SECTION 17-24-50. Length of confinement or supervision of defendant found not guilty by reason of insanity.
In no case shall a defendant found not guilty by reason of insanity be confined or be under supervision longer than the maximum sentence for the crime with which he was charged without full civil commitment proceedings being held.
HISTORY: 1984 Act No. 396, Section 5.
SECTION 17-24-60. Petition by attorney of defendant found not guilty by reason of insanity.
Two years from the date of commitment the defendant's attorney may petition the chief administrative judge to be relieved as counsel.
HISTORY: 1984 Act No. 396, Section 6.
SECTION 17-24-70. Sentencing of defendant found guilty but mentally ill.
If a verdict is returned of "guilty but mentally ill" the defendant must be sentenced by the trial judge as provided by law for a defendant found guilty, however:
(A) If the sentence imposed upon the defendant includes the incarceration of the defendant, the defendant must first be taken to a facility designated by the Department of Corrections for treatment and retained there until in the opinion of the staff at that facility the defendant may safely be moved to the general population of the Department of Corrections to serve the remainder of his sentence.

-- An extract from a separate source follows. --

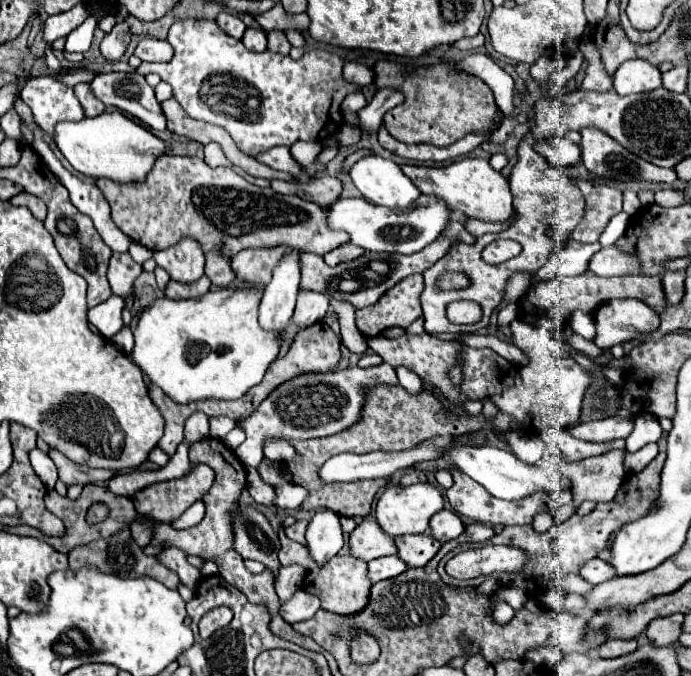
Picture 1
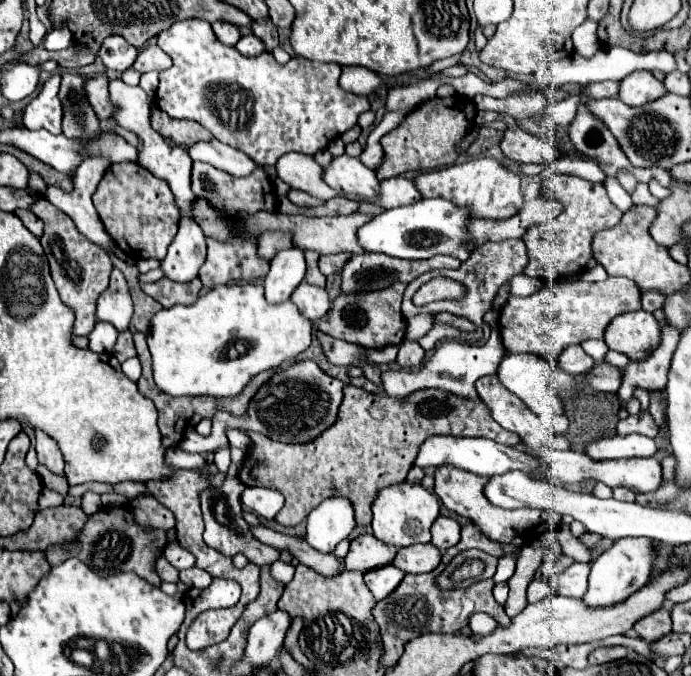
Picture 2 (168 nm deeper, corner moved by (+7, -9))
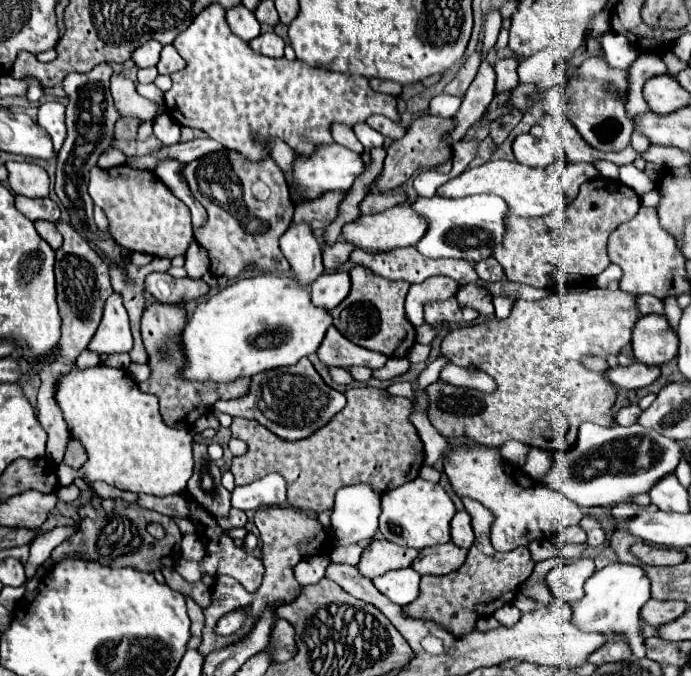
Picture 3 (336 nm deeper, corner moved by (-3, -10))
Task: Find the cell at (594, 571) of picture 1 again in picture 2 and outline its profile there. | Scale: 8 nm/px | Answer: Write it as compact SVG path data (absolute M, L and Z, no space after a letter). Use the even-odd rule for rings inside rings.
M574 562L564 572L560 572L556 578L552 578L550 584L554 586L554 592L560 596L582 598L582 594L586 594L584 590L586 590L588 574L590 574L590 564Z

(B) If the sentence includes a probationary sentence, the judge may impose those conditions and restrictions on the release of the defendant as the judge considers necessary for the safety of the defendant and of the community.
HISTORY: 1984 Act No. 396, Section 7; 1988 Act No. 323, Section 4.
SECTION 17-24-80. Release of defendant.
(A) Should a defendant be released pursuant to Sections 17-24-40(C)(2)(a), 17-24-40(C)(2)(c), or 17-24-70(B) herein, the solicitor shall immediately notify the local probation office and it shall then be the responsibility of the probation office to monitor compliance by the defendant of the terms and conditions of his release.
(B) The probation office shall file reports quarterly or more often, if necessary, of the defendant's compliance with the terms of his release with the circuit solicitor, the chief administrative judge of the circuit, the defendant's attorney, and the defendant.
(C) In the event the defendant violates any of the terms of his release, notice of the violation shall be immediately given by the probation office to the chief administrative judge of the circuit, the circuit solicitor, the defendant's attorney, and the defendant. Upon the receipt of the notice the chief administrative judge, upon notice to all parties, may order a hearing and order inpatient treatment if he finds the defendant in need of hospitalization pursuant to the standard of Section 44-17-580 of the 1976 Code, or order such other action as he may deem appropriate.
HISTORY: 1984 Act No. 396, Section 8.